**YOUR GOAL**.
In the passage on same-sex marriage below, rewrite the paragraph beginning "There is a meme" as a short bulleted list that keeps its main points.

**STUDY TEXT**.
-.-.-
Family law is very messy business, and the courts continually seek (and are legislatively encouraged to seek) advice and guidance on child welfare issues from experts to form a time-varying consensus understanding to inform their legal judgment. There are already ample sanctions against irresponsible parents, without government intrusion into the private lives of consenting adults.

There is a meme, relentlessly promoted by anti-same-sex-marriage advocates, that the State has a right—and duty— to care about marriage. It does not. The State has a duty only to children, not to parents, and though it may permissibly embed what is clearly an instinctive bipartite pair bonding (common among most all higher-order animals) in contract (spousal) and family (child) law, it has no right to restrict this institution to opposite-sex couples. Many religious arguments against same-sex marriage have been advanced, but the First Amendment forbids consideration of these in our civic framework.

No wonder this tired argument never made it out of the sermons and blog pages and into a legal finding. Not the California Supreme Court, not the Assembly or Senate, not even our Republican Governor has shown any more sympathy for this argument than I have.

Thursday, March 5, 2009

LDS and Prop. 8: Losing sight of the goal?

It has been said that the fanatic is the one who redoubles his efforts while having lost sight of his end.
-.-.-
**INFORMATION GIVEN**.

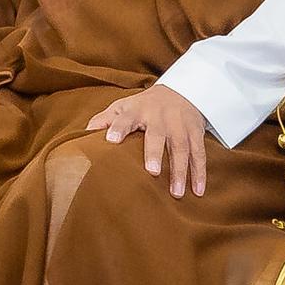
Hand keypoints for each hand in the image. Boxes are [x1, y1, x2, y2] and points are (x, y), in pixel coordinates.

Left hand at [93, 82, 217, 196]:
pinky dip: (200, 173)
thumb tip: (84, 134)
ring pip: (182, 147)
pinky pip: (200, 154)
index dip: (118, 127)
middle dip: (156, 152)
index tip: (111, 141)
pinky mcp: (195, 133)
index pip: (126, 118)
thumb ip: (105, 120)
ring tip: (177, 193)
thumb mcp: (124, 106)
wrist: (182, 92)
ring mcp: (180, 125)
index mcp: (138, 110)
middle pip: (159, 134)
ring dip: (181, 170)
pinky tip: (198, 191)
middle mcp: (160, 117)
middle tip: (152, 171)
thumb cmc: (145, 106)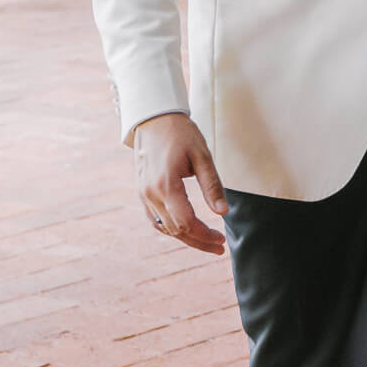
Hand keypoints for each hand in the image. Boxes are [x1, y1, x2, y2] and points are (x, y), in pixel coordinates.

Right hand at [134, 113, 227, 253]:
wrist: (154, 119)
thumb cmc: (181, 134)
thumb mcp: (202, 156)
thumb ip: (212, 186)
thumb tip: (223, 212)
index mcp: (165, 185)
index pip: (186, 222)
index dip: (204, 235)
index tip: (221, 240)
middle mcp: (150, 194)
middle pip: (175, 230)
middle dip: (198, 241)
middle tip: (219, 247)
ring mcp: (143, 194)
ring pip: (164, 228)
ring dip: (185, 237)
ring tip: (207, 242)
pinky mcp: (142, 192)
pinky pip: (155, 219)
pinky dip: (171, 228)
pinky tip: (187, 230)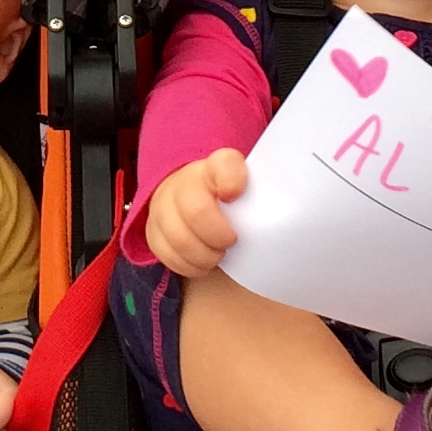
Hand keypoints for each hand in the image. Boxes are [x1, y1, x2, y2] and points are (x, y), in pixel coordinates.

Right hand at [141, 149, 248, 282]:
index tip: (236, 196)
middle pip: (197, 212)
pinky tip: (202, 262)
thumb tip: (279, 213)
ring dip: (204, 256)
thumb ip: (261, 193)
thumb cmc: (227, 196)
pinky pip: (166, 254)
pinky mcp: (152, 230)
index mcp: (215, 167)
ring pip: (179, 239)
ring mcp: (163, 205)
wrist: (188, 193)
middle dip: (218, 236)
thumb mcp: (247, 187)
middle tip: (231, 242)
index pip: (225, 165)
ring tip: (217, 255)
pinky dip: (188, 265)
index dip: (232, 181)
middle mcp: (184, 182)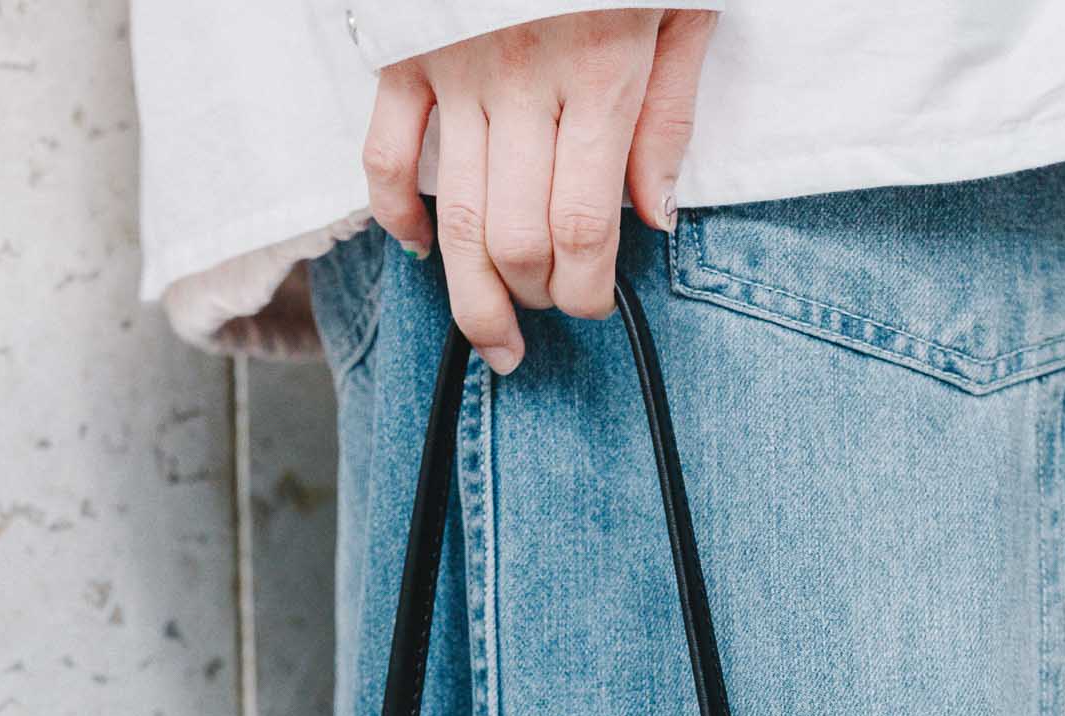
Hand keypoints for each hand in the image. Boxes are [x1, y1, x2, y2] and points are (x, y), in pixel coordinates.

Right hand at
-.-.-
**WRITTEN RESPONSE**.
- Opponents of same-sex marriage relentlessly promote the idea that the State has a right and a duty to care about marriage. It does not.
- The State's duty is only to children, not to parents.
- The State may permissibly embed instinctive bipartite pair bonding, which is common among most higher-order animals, in contract (spousal) and family (child) law.
- The State has no right to restrict this institution to opposite-sex couples.
- Many religious arguments against same-sex marriage have been advanced, but the First Amendment forbids considering them in the civic framework.